#### AVAILABLE RECORDS ####
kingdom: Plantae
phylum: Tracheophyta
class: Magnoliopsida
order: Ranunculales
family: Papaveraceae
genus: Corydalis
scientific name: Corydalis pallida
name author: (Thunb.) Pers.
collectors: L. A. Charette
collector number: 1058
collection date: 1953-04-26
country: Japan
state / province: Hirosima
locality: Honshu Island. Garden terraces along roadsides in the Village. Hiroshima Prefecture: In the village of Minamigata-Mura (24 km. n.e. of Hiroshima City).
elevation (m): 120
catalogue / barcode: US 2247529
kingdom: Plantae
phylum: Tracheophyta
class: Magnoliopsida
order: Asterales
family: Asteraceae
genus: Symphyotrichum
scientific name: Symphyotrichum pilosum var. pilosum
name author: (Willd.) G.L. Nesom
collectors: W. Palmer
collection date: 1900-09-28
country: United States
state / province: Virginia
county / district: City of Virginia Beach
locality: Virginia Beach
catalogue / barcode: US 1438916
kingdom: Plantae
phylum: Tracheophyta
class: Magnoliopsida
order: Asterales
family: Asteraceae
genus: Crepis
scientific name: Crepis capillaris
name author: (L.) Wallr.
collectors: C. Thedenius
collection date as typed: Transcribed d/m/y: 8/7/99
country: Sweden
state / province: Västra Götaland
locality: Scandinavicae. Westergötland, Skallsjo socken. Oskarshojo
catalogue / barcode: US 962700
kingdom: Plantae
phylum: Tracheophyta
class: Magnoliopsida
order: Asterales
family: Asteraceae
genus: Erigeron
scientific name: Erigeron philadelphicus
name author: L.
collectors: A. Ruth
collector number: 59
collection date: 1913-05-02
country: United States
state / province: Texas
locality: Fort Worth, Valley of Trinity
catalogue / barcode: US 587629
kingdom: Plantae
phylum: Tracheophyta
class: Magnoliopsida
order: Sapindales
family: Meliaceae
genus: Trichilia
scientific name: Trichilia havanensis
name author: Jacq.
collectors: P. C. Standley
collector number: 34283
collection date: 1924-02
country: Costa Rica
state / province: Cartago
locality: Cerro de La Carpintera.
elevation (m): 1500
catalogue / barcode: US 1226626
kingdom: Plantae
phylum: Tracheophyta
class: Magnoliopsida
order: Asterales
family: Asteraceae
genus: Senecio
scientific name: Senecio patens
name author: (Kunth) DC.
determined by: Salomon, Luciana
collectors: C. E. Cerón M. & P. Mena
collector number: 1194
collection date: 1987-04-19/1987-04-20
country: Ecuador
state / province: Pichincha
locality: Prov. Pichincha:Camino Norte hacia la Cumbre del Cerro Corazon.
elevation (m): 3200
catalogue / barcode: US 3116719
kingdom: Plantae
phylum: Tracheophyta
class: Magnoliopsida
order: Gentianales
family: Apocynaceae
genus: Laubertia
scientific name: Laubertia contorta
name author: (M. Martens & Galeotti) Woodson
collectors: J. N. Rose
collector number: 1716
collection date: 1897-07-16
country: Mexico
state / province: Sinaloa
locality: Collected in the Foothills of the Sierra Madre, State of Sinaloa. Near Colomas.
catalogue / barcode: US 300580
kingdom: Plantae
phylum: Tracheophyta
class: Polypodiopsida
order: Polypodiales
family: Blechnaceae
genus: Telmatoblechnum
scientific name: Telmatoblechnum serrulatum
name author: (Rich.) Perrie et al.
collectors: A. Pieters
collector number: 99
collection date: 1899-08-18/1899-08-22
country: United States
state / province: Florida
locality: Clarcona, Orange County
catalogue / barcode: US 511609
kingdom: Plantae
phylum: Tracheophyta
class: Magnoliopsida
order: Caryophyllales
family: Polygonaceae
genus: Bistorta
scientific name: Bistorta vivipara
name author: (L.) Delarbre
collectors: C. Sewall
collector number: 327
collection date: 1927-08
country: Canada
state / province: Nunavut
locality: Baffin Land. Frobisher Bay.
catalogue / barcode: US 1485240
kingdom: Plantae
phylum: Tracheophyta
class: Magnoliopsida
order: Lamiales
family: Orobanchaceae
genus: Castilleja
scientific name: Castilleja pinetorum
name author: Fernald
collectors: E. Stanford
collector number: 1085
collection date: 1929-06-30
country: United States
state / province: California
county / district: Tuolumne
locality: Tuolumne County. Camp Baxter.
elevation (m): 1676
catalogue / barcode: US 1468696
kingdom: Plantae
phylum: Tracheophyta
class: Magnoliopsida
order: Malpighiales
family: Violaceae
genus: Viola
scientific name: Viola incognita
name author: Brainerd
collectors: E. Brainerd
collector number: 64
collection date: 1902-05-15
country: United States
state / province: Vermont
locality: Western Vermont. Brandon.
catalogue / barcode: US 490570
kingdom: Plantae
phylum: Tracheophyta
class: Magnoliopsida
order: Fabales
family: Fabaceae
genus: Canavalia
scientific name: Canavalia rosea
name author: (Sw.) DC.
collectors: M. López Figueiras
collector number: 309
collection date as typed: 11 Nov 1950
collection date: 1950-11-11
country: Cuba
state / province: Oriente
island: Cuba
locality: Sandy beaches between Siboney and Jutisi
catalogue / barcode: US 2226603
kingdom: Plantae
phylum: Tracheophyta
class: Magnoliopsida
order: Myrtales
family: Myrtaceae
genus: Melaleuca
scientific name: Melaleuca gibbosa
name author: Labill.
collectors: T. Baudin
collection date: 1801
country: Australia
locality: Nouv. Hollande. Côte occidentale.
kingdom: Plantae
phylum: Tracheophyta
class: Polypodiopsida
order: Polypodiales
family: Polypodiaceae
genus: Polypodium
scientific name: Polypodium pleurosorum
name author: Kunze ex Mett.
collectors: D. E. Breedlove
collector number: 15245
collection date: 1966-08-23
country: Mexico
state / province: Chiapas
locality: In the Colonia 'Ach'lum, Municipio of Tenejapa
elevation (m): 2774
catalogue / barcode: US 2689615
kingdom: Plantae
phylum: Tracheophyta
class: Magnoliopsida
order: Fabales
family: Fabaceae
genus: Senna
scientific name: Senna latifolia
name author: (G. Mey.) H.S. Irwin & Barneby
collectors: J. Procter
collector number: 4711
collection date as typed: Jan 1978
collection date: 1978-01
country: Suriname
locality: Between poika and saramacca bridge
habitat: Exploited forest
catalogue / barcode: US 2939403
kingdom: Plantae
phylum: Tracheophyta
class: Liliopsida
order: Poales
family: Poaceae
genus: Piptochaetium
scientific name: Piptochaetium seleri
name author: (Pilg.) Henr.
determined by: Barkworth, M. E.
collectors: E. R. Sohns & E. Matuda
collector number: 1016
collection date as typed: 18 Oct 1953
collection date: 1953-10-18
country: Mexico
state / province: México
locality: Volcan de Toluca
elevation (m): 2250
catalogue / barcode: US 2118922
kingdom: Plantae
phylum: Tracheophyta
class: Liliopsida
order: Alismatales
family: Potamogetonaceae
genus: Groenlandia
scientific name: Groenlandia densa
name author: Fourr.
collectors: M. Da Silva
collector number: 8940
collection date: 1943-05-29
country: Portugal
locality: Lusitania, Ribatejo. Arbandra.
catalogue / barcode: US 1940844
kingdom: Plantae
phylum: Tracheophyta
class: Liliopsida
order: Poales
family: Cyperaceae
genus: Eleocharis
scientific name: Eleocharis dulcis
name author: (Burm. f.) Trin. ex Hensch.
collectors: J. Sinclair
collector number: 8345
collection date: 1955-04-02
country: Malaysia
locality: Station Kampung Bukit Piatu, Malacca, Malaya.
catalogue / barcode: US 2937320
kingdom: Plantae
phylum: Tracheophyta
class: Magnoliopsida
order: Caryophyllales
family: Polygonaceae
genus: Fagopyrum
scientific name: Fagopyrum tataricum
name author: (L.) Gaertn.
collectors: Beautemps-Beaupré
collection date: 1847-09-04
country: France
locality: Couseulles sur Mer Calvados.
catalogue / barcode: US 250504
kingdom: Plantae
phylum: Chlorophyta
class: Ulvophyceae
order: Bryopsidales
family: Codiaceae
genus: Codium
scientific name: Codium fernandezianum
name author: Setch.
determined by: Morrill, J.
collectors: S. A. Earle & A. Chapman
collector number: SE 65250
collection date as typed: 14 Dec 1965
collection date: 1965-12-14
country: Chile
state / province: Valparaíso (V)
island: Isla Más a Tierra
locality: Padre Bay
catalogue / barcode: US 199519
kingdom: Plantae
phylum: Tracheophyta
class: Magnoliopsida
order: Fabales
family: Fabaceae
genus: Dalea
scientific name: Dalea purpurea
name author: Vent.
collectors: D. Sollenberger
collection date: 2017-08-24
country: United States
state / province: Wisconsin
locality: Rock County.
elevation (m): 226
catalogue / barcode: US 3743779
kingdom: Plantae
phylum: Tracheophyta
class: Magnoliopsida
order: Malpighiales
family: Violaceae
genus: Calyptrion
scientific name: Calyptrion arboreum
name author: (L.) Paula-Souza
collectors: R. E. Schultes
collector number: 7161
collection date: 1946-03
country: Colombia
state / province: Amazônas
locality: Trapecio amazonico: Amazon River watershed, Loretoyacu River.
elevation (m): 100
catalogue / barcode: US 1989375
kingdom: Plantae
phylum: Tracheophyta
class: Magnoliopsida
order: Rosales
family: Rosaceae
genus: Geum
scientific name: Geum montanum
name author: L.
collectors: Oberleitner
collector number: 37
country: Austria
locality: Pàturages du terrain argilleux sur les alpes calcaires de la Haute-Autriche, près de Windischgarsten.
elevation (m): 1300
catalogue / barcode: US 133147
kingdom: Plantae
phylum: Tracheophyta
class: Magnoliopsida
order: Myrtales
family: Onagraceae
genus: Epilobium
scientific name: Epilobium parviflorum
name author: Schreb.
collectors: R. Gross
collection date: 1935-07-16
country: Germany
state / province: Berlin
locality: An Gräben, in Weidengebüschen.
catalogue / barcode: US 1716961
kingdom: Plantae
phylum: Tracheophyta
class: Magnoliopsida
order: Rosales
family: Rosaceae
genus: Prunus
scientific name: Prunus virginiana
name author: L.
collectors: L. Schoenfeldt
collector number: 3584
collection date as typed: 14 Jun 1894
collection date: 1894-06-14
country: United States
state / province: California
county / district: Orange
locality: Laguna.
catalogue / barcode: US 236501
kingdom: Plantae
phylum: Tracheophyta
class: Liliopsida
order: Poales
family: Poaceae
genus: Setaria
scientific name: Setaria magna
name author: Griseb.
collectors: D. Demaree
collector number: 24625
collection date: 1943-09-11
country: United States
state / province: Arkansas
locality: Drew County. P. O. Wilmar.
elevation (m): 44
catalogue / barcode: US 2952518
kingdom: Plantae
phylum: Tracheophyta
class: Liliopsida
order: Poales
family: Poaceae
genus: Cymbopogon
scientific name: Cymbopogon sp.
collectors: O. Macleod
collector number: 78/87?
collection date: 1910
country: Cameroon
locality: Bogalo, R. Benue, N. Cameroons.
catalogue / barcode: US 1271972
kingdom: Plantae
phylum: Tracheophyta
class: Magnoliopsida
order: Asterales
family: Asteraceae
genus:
####
Transcribe the stretch of the listing above from the line containing "collectors: E. Brainerd" through the line containing "genus: Piptochaetium", both included, with each line exactly as it appears.

# EXPECTED OUTPUT
collectors: E. Brainerd
collector number: 64
collection date: 1902-05-15
country: United States
state / province: Vermont
locality: Western Vermont. Brandon.
catalogue / barcode: US 490570
kingdom: Plantae
phylum: Tracheophyta
class: Magnoliopsida
order: Fabales
family: Fabaceae
genus: Canavalia
scientific name: Canavalia rosea
name author: (Sw.) DC.
collectors: M. López Figueiras
collector number: 309
collection date as typed: 11 Nov 1950
collection date: 1950-11-11
country: Cuba
state / province: Oriente
island: Cuba
locality: Sandy beaches between Siboney and Jutisi
catalogue / barcode: US 2226603
kingdom: Plantae
phylum: Tracheophyta
class: Magnoliopsida
order: Myrtales
family: Myrtaceae
genus: Melaleuca
scientific name: Melaleuca gibbosa
name author: Labill.
collectors: T. Baudin
collection date: 1801
country: Australia
locality: Nouv. Hollande. Côte occidentale.
kingdom: Plantae
phylum: Tracheophyta
class: Polypodiopsida
order: Polypodiales
family: Polypodiaceae
genus: Polypodium
scientific name: Polypodium pleurosorum
name author: Kunze ex Mett.
collectors: D. E. Breedlove
collector number: 15245
collection date: 1966-08-23
country: Mexico
state / province: Chiapas
locality: In the Colonia 'Ach'lum, Municipio of Tenejapa
elevation (m): 2774
catalogue / barcode: US 2689615
kingdom: Plantae
phylum: Tracheophyta
class: Magnoliopsida
order: Fabales
family: Fabaceae
genus: Senna
scientific name: Senna latifolia
name author: (G. Mey.) H.S. Irwin & Barneby
collectors: J. Procter
collector number: 4711
collection date as typed: Jan 1978
collection date: 1978-01
country: Suriname
locality: Between poika and saramacca bridge
habitat: Exploited forest
catalogue / barcode: US 2939403
kingdom: Plantae
phylum: Tracheophyta
class: Liliopsida
order: Poales
family: Poaceae
genus: Piptochaetium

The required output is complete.